Compliments Homeland Security News Wire
A new book analyzes the speeches of dictators including Mussolini, Stalin, Putin and Hitler, as well as prominent hate groups and finds there is one thing they all have in common: they all use dehumanizing metaphors to instill and propagate hatred of others. With the rise of populist and far-right political movements in the 2010s, the use of dehumanizing metaphors to engender hatred of foreigners or of those who are different in some way has spread worldwide.
In Politics, Lies and Conspiracy Theories, released in June, Marcel Danesi, a professor of semiotics and linguistic anthropology at the University of Toronto, Canada, analyzes the speeches of dictators including Mussolini, Stalin, Putin and Hitler, as well as prominent hate groups.
His research finds there is one thing they all have in common: they all use dehumanizing metaphors to instill and propagate hatred of others.
“The intent of such speech is to attack those who do not belong to the mainstream, such as racial minorities, or people of different sexual orientations,” says Danesi.
For example words like ‘pests’, ‘reptiles’ and ‘parasites’ were used by the Nazi regime to compare outsiders and minorities to animals.
Meanwhile in August 2017, when groups of white supremacists arrived in the college town of Charlottesville to participate in a ‘Unite the Right’ rally, the protesters used both animal and dirt metaphors when they claimed that they were fighting against the ‘parasitic class of anti-white vermin’ and the ‘anti-white, anti-American filth.’
With the rise of populist and far-right political movements in the 2010s, the use of dehumanizing metaphors to engender hatred of foreigners or of those who are different in some way has spread worldwide. In 2016, during a state-orchestrated public campaign against refugees and migrants in Hungary, the prime minister, Viktor Orbán, characterized them as a poison.
Our Brain Wiring
Danesi’s research shows that dehumanizing metaphors like these are so powerful because they tap into and ‘switch on’ existing circuits in the brain that link together important and salient images and ideas. In effect, metaphors bypass higher cognitive reasoning centers, directing our thoughts to focus on certain things whilst ignoring others.
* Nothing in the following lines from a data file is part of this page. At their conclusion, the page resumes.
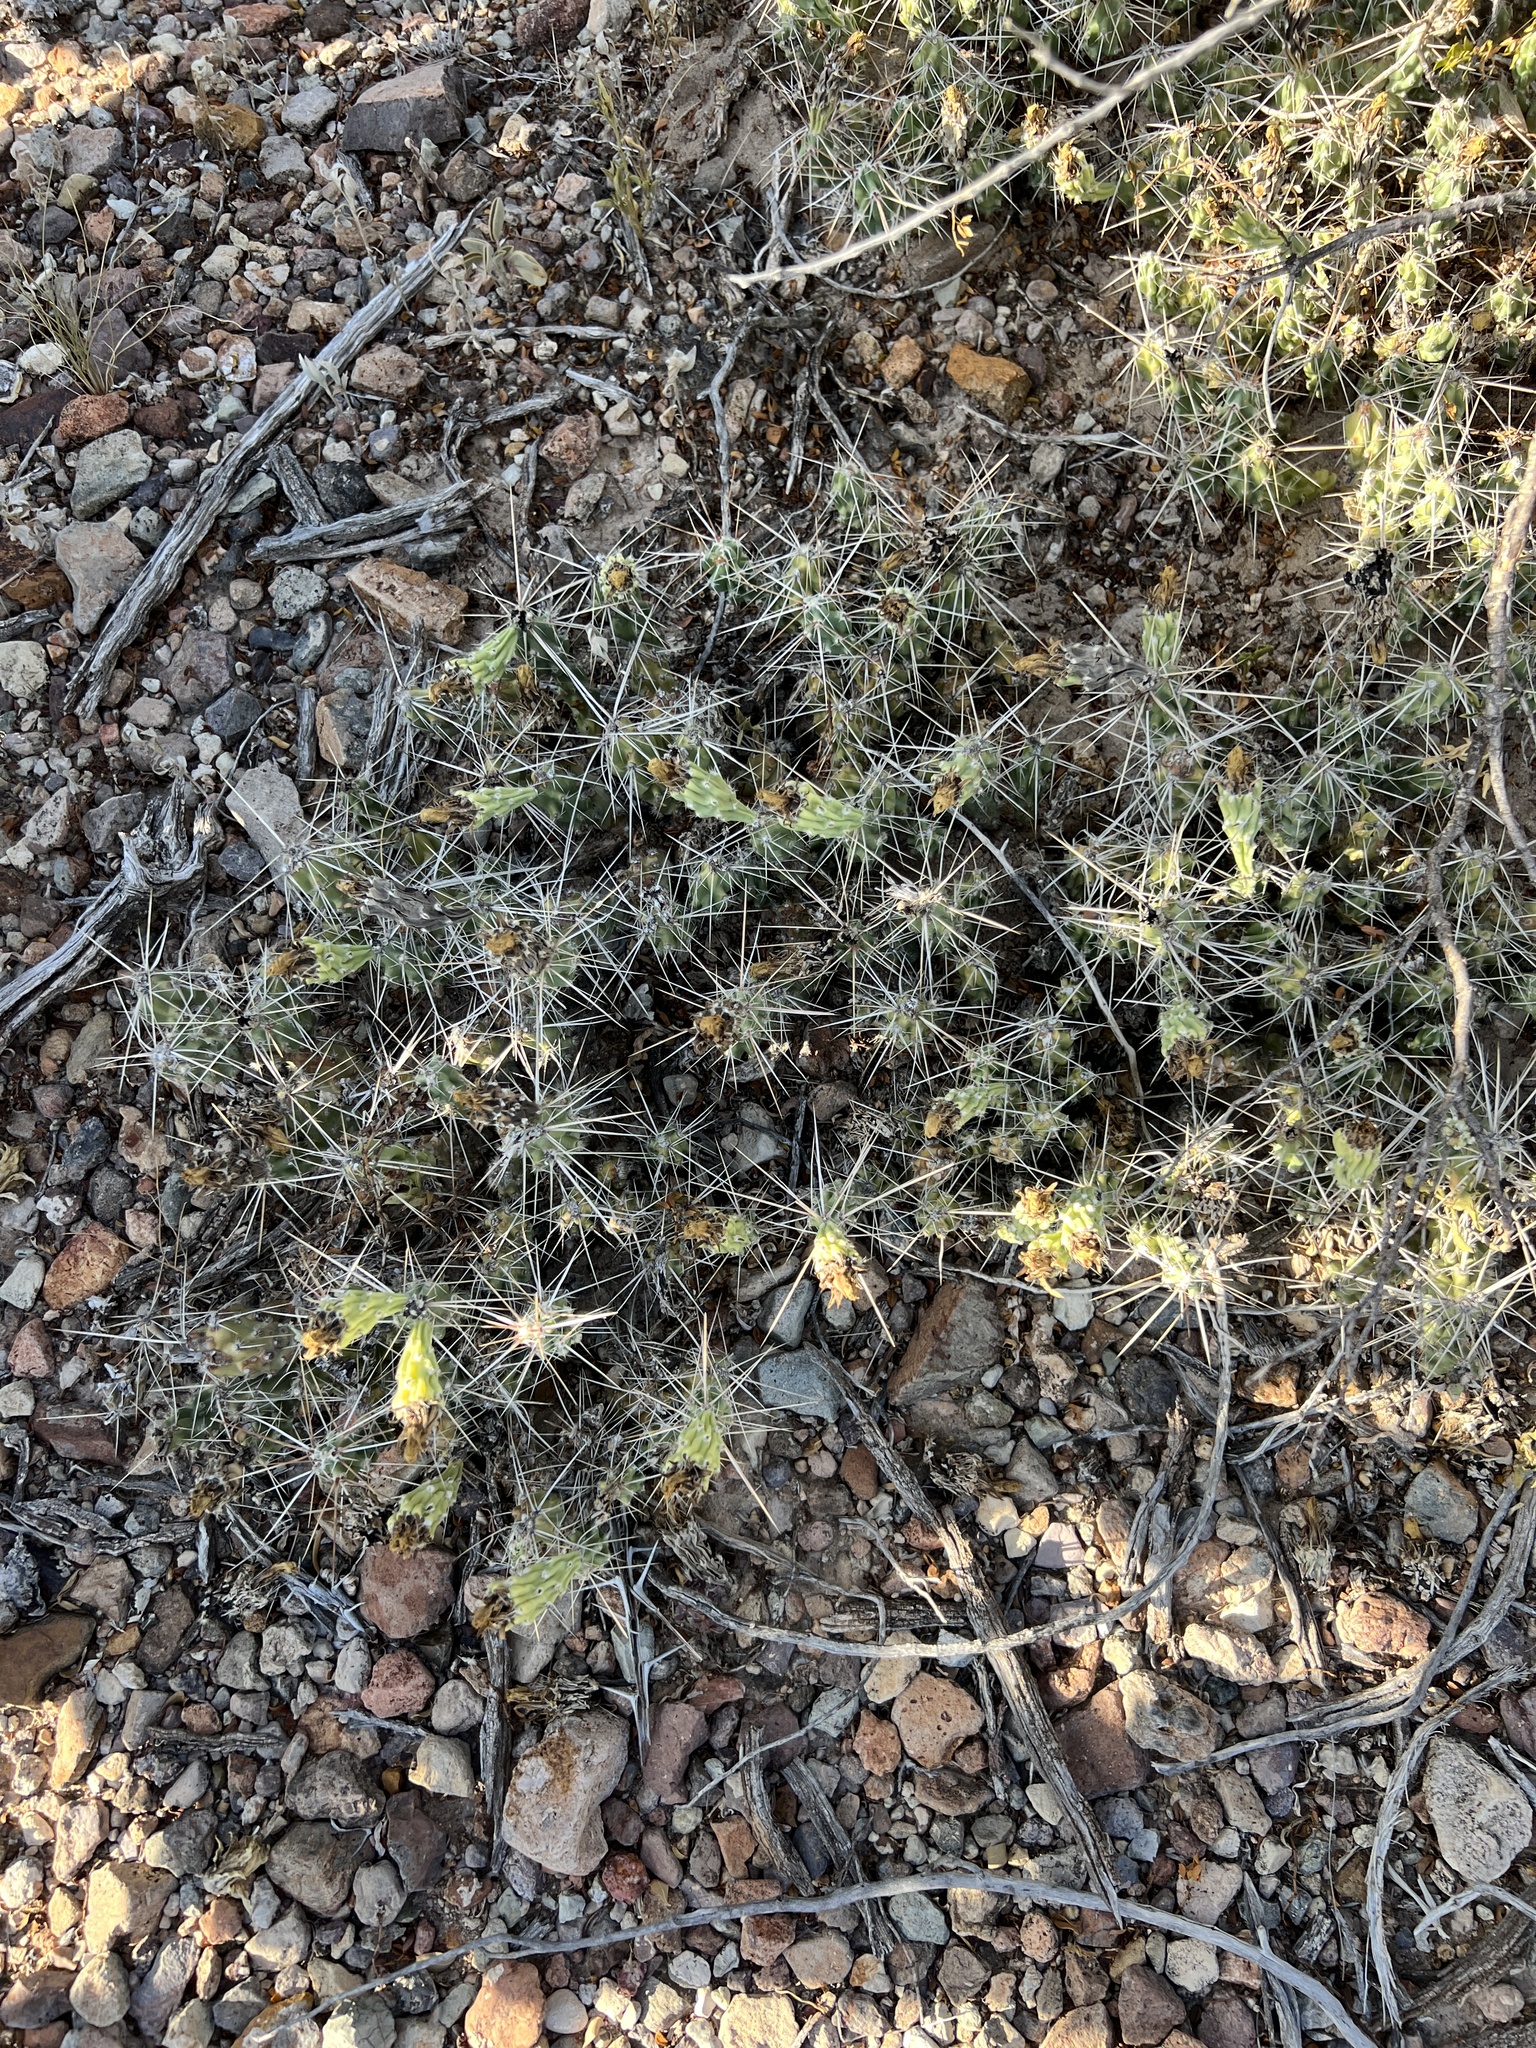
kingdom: Plantae
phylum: Tracheophyta
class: Magnoliopsida
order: Caryophyllales
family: Cactaceae
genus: Grusonia
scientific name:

According to Danesi, the more these circuits are activated the more hardwired they become, until it becomes almost impossible to turn them off. The same is true of conspiracy theories – research shows that people who believe them develop more rigid neural pathways, meaning they find it difficult to rethink situations.
“When we come across a big lie or a conspiracy theory, it can shape our ideas without us even being aware of it,” says Danesi.
“By being exposed to particular metaphors, we may develop hostile feelings towards specific groups – this is why hate groups use metaphors to turn the switches on, so as to motivate people to violent activism.”
Unfortunately, research into this brain wiring also shows that once people begin to believe lies, they are unlikely to change their minds even when confronted with evidence that contradicts their beliefs.
On the contrary, these people will instead seek out information that confirms their beliefs, avoid anything that is in conflict with them, or even turn the contrasting information on its head, so as to make it fit their beliefs. For this reason, it is unlikely that people with strong convictions will ever change their minds about anything.
According to Danesi, this can have devastating consequences.
“When lies are used to generate hate, harmful behaviors tend to result, including violence and genocide against the target individual or groups,” says Danesi.
“The spread of lies is also becoming a powerful factor in generating political and social instability worldwide, destabilizing democracies.”
What Can Be Done?
Is there anything we can do to protect ourselves from the power of lies? According to Danesi, the best thing we can do is to understand the metaphors of the other party, and to examine one’s own metaphors.
However, history and science tells us that it is unlikely to work – research shows that once a lie is accepted as believable, the brain becomes more susceptible to subsequent lying.